The Wife Before Me(22)



‘How could you speak about Amelia in that way?’ he roars. ‘I’ve begged you not to mention her, yet you persist in defying me. Why can’t you realise how difficult this is for me? I didn’t mean to hit you. It’s just… just…’ He pauses, seems to be searching for ways to make her understand his desperation. ‘I want us to be happy more than anything in the world but you seem determined to torture me. If only you’d let her rest in peace, I could build on this life we have together.’

His voice comes at her from a great distance. She tries to understand the point he is making. Is he blaming her for his violence? She finds the strength to lift Grace from her carrycot and hold her.

‘I can’t feed Grace with you in the room,’ she says, quietly. ‘We’ll talk about this later.’

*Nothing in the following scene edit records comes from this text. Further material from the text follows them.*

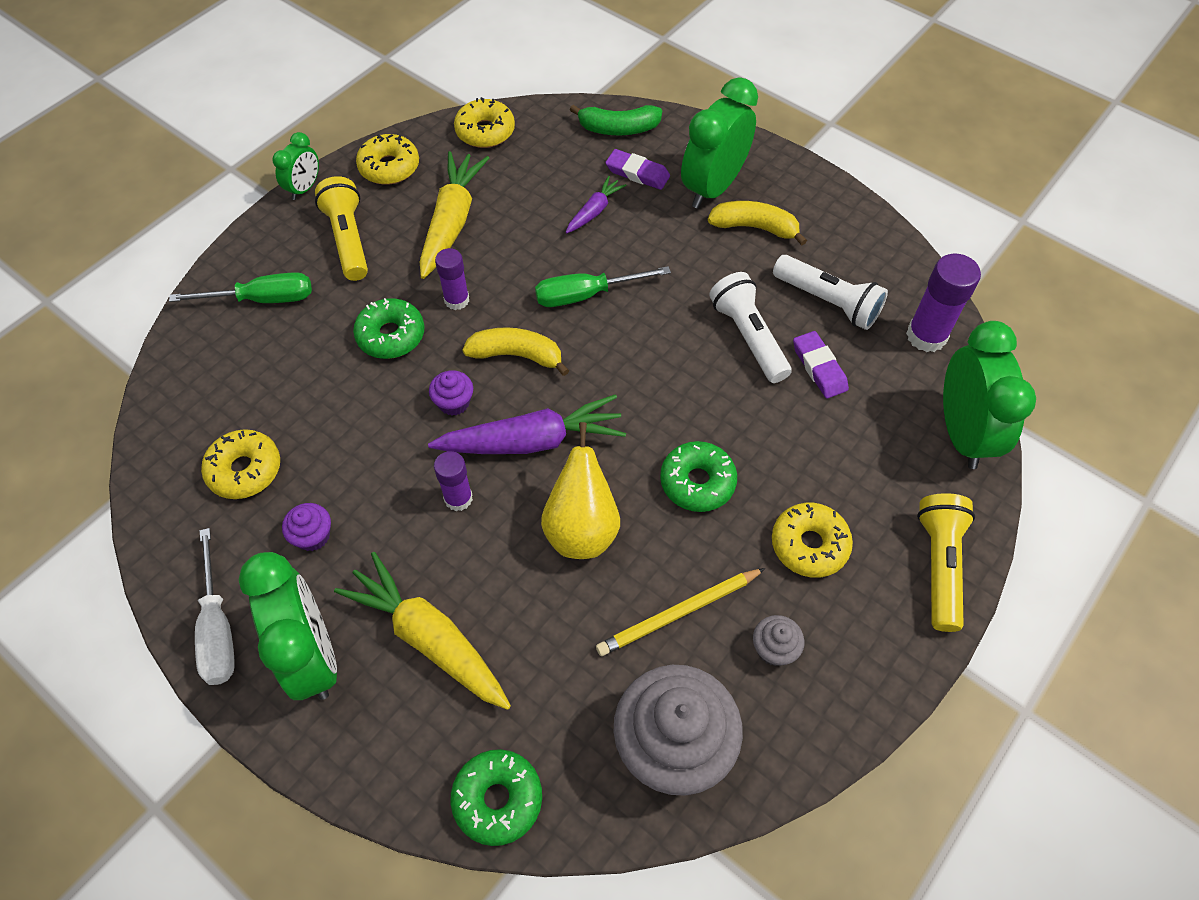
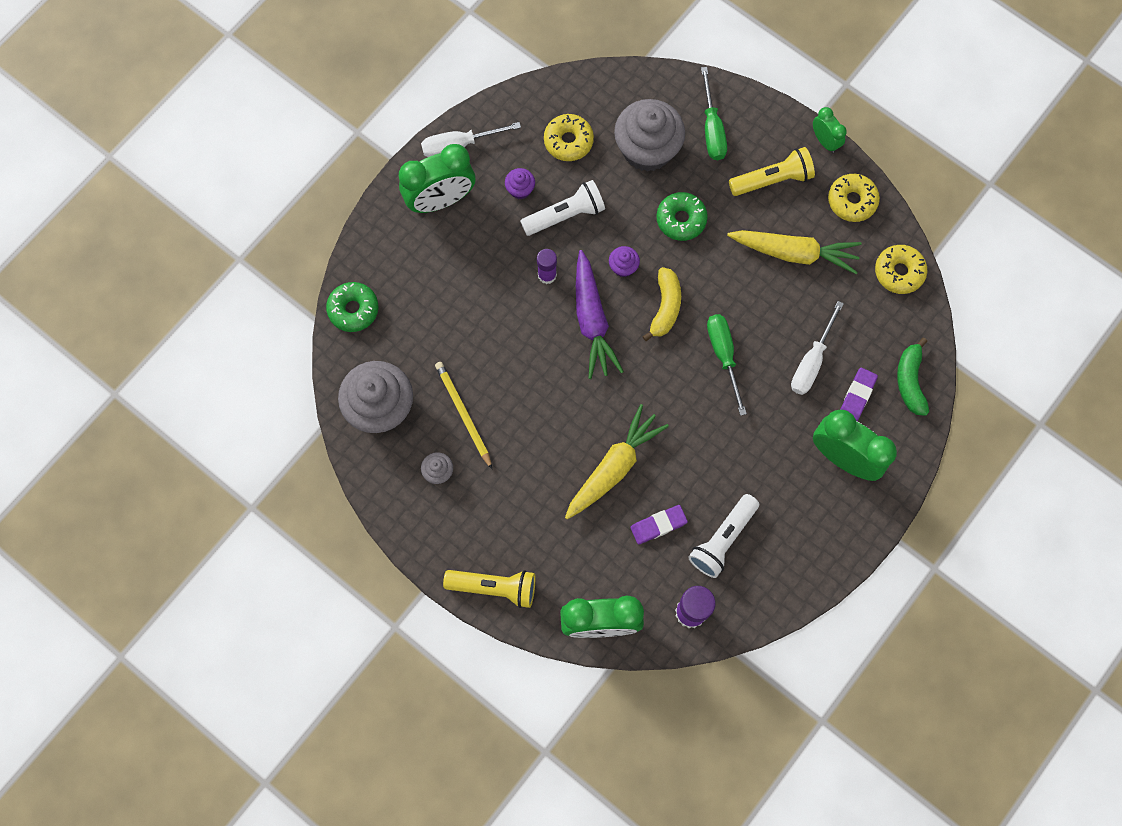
camera: 90 degrees right, 15 degrees up
green clock [272,132,319,200] -> green clock turned 150 degrees counterclockwise [813,107,847,153]
yellow carrot [334,552,511,710] -> yellow carrot moved to [565,404,669,519]
purple glue stick [435,248,469,310] -> none
yellow pear [541,422,620,559] -> none
purple carrot [566,176,627,233] -> white screwdriver [791,301,844,395]
green donut [660,441,737,512] -> none
yellow banana [708,201,807,245] -> none
white flashlight [709,272,792,383] -> white flashlight moved to [520,180,605,236]
yellow donut [772,503,853,578] -> none
none -> grey cupcake [614,99,685,172]

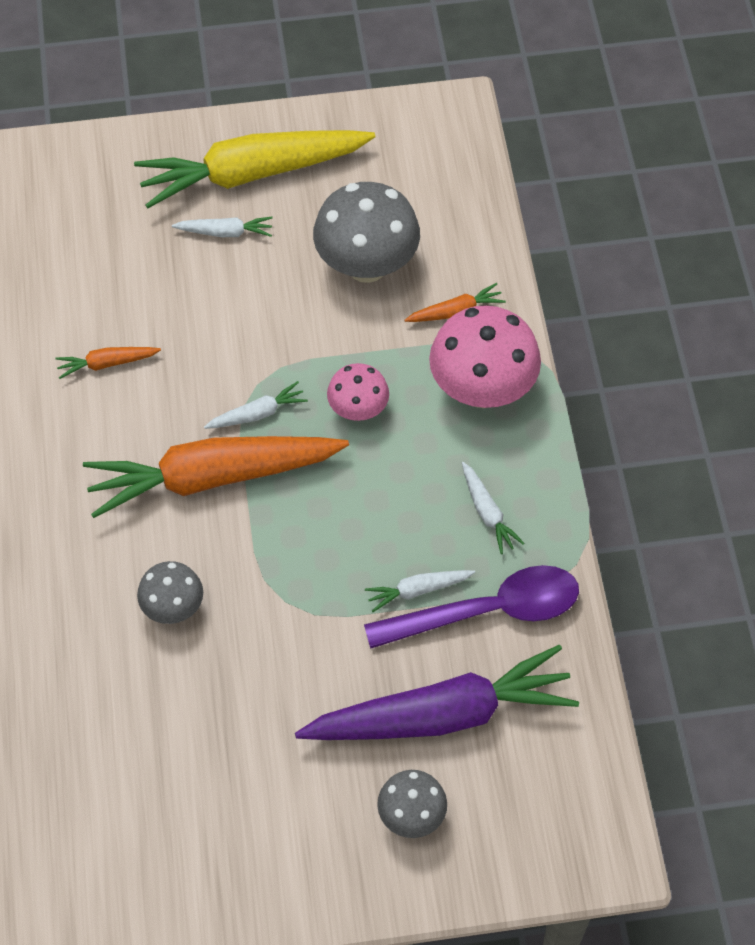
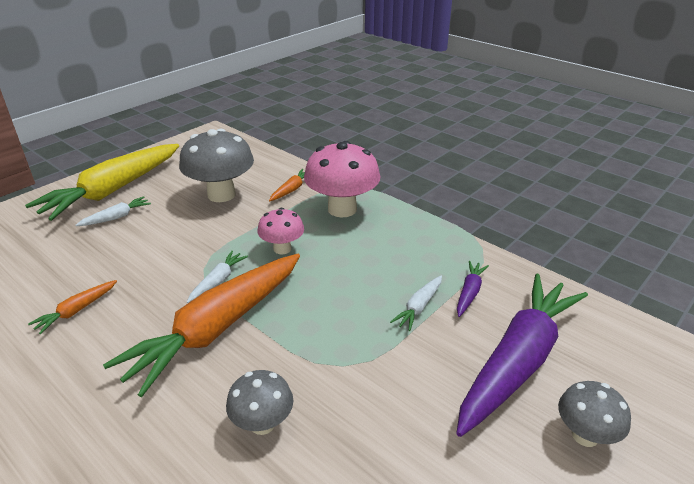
camera: 40 degrees left, 25 degrees down
purple spoon [364,565,579,649] -> purple carrot [457,261,489,317]
white carrot [462,462,524,554] -> none

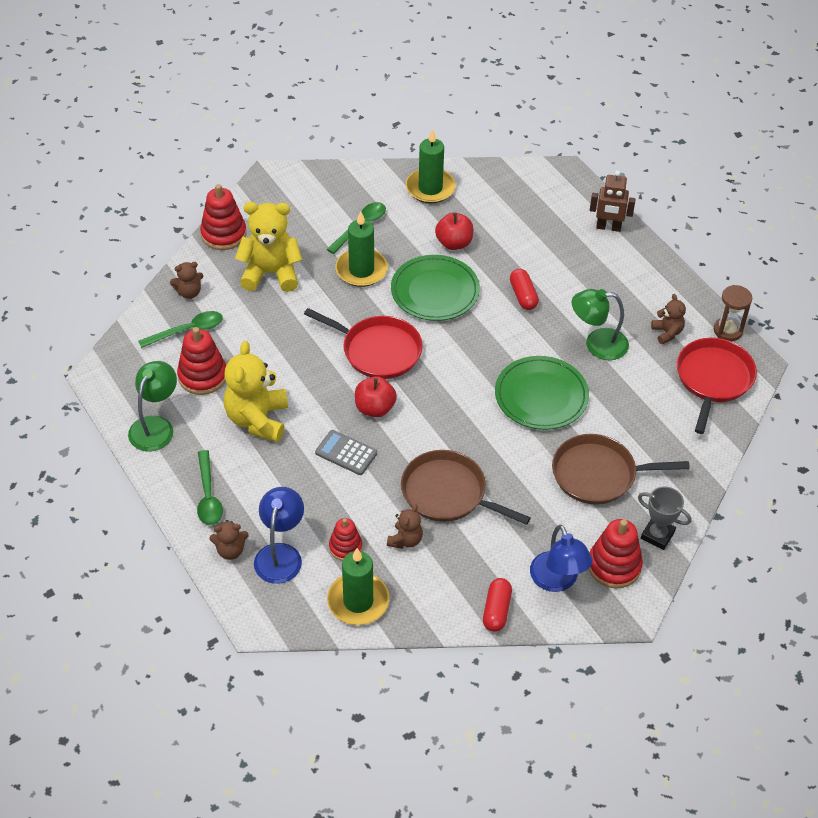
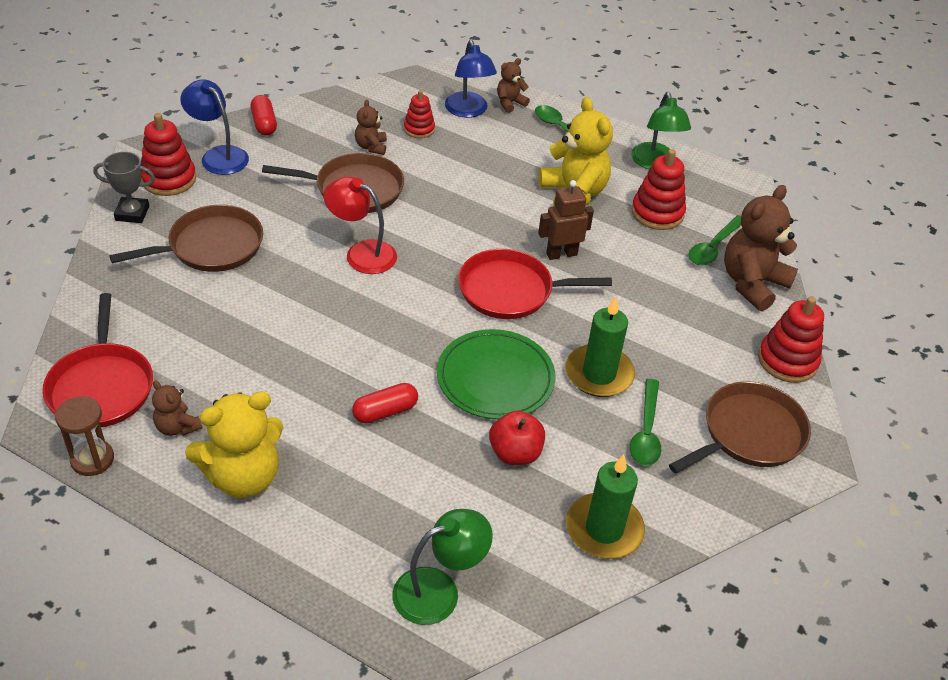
camera: 150 degrees right, 5 degrees down
brown teddy bear [170,262,203,299] -> brown teddy bear [724,185,798,311], size x1.97
yellow teddy bear [235,202,302,292] -> yellow teddy bear moved to [185,391,283,498]
grey calculator [315,430,377,475] -> none
green candle [327,548,389,625] -> none
red apple [355,376,397,417] -> none
green plate [495,356,589,430] -> none
red capsule [510,269,539,310] -> red capsule turned 75 degrees counterclockwise [352,383,418,424]
green lamp [572,289,629,360] -> green lamp moved to [392,509,493,625]
brown robot [590,171,636,232] -> brown robot moved to [538,180,594,260]
none -> red lamp [324,176,397,274]
none -> brown pan [669,381,811,474]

She hears him above her, his footsteps crossing the master bedroom. The bed creaks when he lies down. His love for a dead woman is breaking her heart. She has to leave him. It is the only solution. She must take Grace and run to a safe place. She coaxes her daughter to feed from breasts that will soon be devoid of nourishment – how can they be otherwise when fear is curdling her milk? She cradles Grace and rocks backwards, forwards, backwards, forwards, until he returns, contrite, ashamed, and takes the sleeping child from her arms.



* * *



The following morning, she comes downstairs after Nicholas has left for work. Sleepless and still devastated from the previous night as she is, it takes her a moment to realise that Amelia’s photographs have been removed. So too have her paintings and wall hangings. He must have risen in the small hours to make these changes. His apology is not in words but in deeds. Her ribs ache where he punched her, the bruise spreading from below her breasts to her stomach. Let him plead for understanding until he is hoarse, kneel until his knees ache. She will never forgive him.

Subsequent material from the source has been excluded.